At the Pentagon, Adm. Mike Mullen, the chairman of the Joint Chiefs of Staff, said that if security continues to improve in Iraq, he hopes troops will be available to shift to Afghanistan by the end of this year.

He said he currently doesn't have the troops — or brigade combat teams — to send to Afghanistan because of the military commitment in Iraq. But, he added, "we're on an increasingly positive path in Iraq in lots of dimensions. And so I'm hopeful toward the end of the year, opportunities like that would be created."

Bush spoke ahead of a trip to Japan this weekend to participate in the annual Group of Eight economic summit.

He urged Americans to pressure Congress to allow more oil exploration in the United States.

"We can help alleviate shortages by drilling for oil and gas in our own country, something I've been advocating ever since I've been the president. I've been reminding our people that we can do so in environmentally friendly ways," he said. "And yet the Congress, the Democratically controlled Congress now has refused to budge. It makes no sense."

The president sought to tamp down speculation that Israel will launch a military strike against Iran before he leaves office. He said all options are on the table but said military action would not be his first choice.

"I have made it very clear to all parties that the first option ought to be solve this problem diplomatically," Bush said. "And the best way to solve it diplomatically is for the United States to work with other nations to send a focused message — and that is, you will be isolated, and you will have economic hardship, if you continue to enrich."

Iran says its nuclear program is aimed only at generating electricity and cites its right under the Nuclear Non-Proliferation Treaty to pursue uranium enrichment, a process that can produce either fuel for a nuclear reactor or material for a warhead.

The United Nations has demanded that Iran suspend enrichment and has imposed three rounds of similar financial sanctions on Iranian companies and individuals. The United States and European allies have been pushing Tehran to halt enrichment and offering incentives, to no avail.

In June, militants killed more U.S. and NATO troops in Afghanistan than in Iraq for the second straight month. It was the deadliest month for U.S. troops in Afghanistan since the war began.

Bush and Defense Secretary Robert Gates earlier this year told NATO allies that they would increase troop levels in Afghanistan in 2009 in response to the growing violence. The United States now has about 31,000 troops there — the most since the war began in October 2001 — and has been pressing allies to contribute more.

As the holiday weekend began, Bush said Congress was in part to blame for rising gas prices that have stung American consumers.

He said lawmakers continue to block his proposals, including lifting prohibitions on offshore oil drilling. The president has also called for allowing oil drilling in a portion of the Arctic National Wildlife Refuge for drilling, easing the regulatory process to expand oil refining capacity, and lifting restrictions on oil shale leasing in the Green River Basin of Colorado, Utah and Wyoming.

Bush even appealed to Americans to lobby their congressional representatives on the matter.
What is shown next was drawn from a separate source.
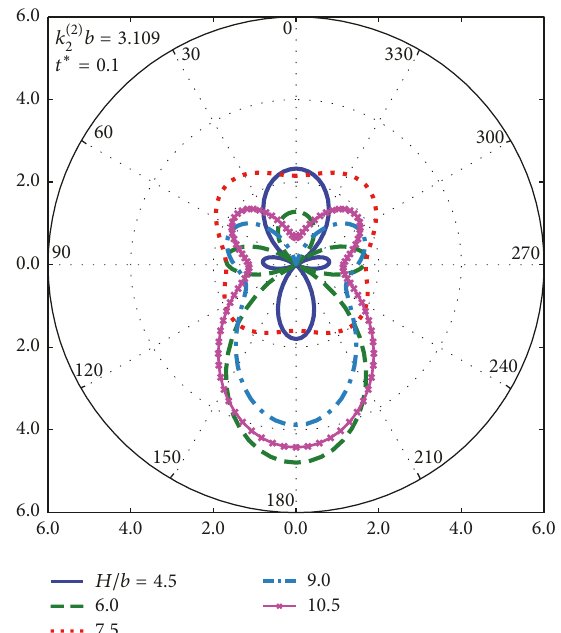
Figure 11: Radial displacement (𝑢 ∗ 𝑟 ) versus polar angle at 𝑟 = 𝑏 for different depths (𝐻/𝑏) for a tunnel in hard soil.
"We have got the opportunity to find more crude oil here at home in environmentally friendly ways and they ought to be writing their Congress people about it," Bush said.
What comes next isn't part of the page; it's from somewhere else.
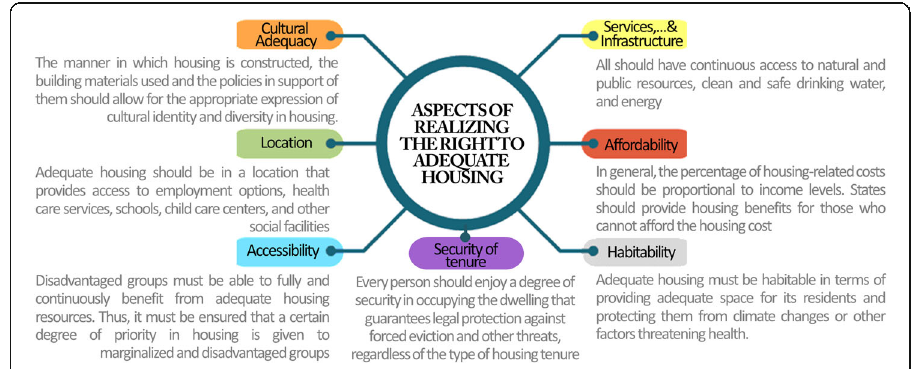
Fig. 2 The seven key aspects of the right to adequate housing (The first author based on General Comment No. 4, Art. 11(1), UN-CESCR,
Bush outlined his goals for his last G-8 summit of nations, which are the United States, Britain, Canada, France, Germany, Italy, Japan and Russia.

The debate about what to do about global warming will be front and center in Hokkaido too, although the discussion will be on the sidelines of the actual summit. Bush is hosting a meeting of major economies to urge nations to embrace long-term commitments to reduce green house gas emissions, but he appeared to be lowering expectations.
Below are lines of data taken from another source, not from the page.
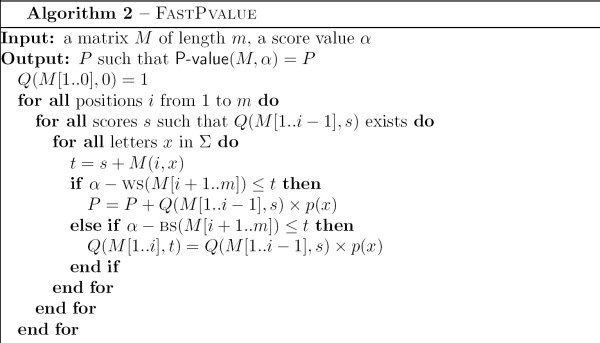
Algorithm FastPvalue.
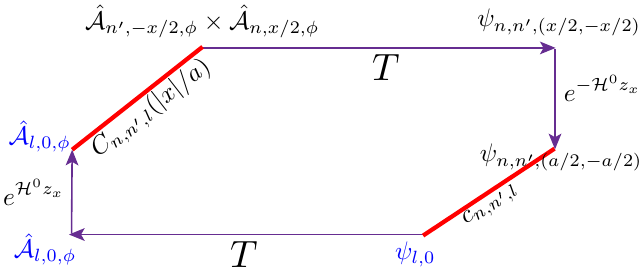
Figure 3: The procedure of extracting OPE between two local operators. Two local ˆ operators ˆ (cid:48) , − x / 2, φ and (cid:48) , x / 2, φ shown in the upper left corner undergo a series A n A n of transformations following the arrows in the clockwise direction : 1) the operators inserted to the IR fixed point corresponds to the ground state with two local excita- tions through the action-state correspondence (right arrow T ); 2) the state is evolved = ln | x | (down arrow e − H 0 z ); 3) the resulting state with the RG Hamiltonian for z x a supports local excitation near the origin which is then expressed as a linear superpo- sition of the eigenstates ψ with local excitations at the origin weighted with c l ,0 4) the resulting state corresponds to the fixed point with local operator insertions at the origin (left arrow T ); 5) the theory is evolved backward in RG time by − z arrow e H 0 z ). The identification of the final operator with the initial product of two operators gives the desired operator product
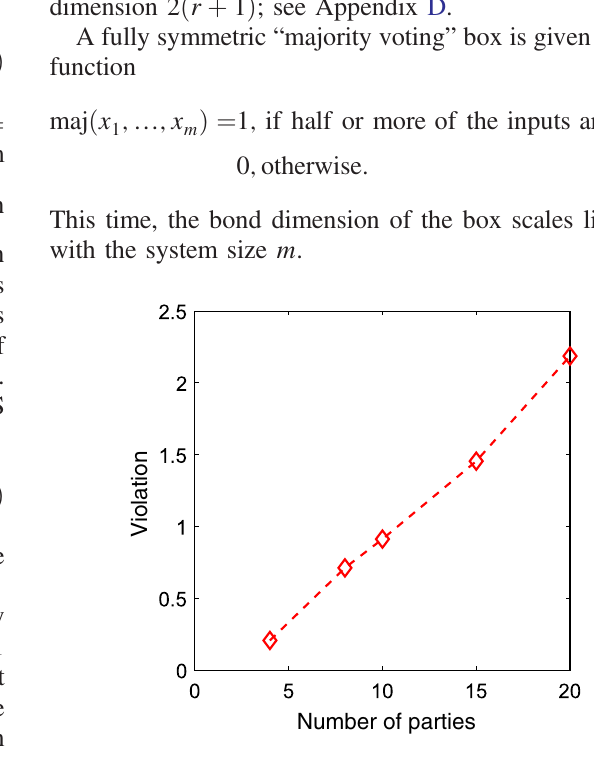
FIG. 15. Quantum nonlocality violation of the box defined in Eq. (37) with r ¼ 2 . Maximum bond dimension ¼ ð 4 4 Þ .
"The first step is to agree to a long-term goal," Bush said, adding that his advisers think other nations are "now coming to that clear understanding that we're going to have to come to a long-term goal. Hopefully, we can do it at this meeting. If not, we'll continue to press forward to get it done."

Bush said that at the summit in Japan he will urge other nations to make good on earlier pledges to help alleviate malaria, HIV-AIDS and other deadly diseases. He said he will make a push to train more health care workers in areas of the world where people lack access to medical care

Bush also said that he would call on nations to increase their shipments of food, fertilizer and seed to ease global food shortages. He said developed nations need to share advanced agricultural technology and work to lower tariffs and agricultural subsidies that impede trade.

The president said he'll also use the summit to remind the world that the threat of terrorist attacks has not gone away.

"The temptation is to kinda say, 'Maybe this isn't really a war. Maybe this is just a bunch of disgruntled folks that occasionally come and hurt us.' That's not the way I feel about it," Bush said.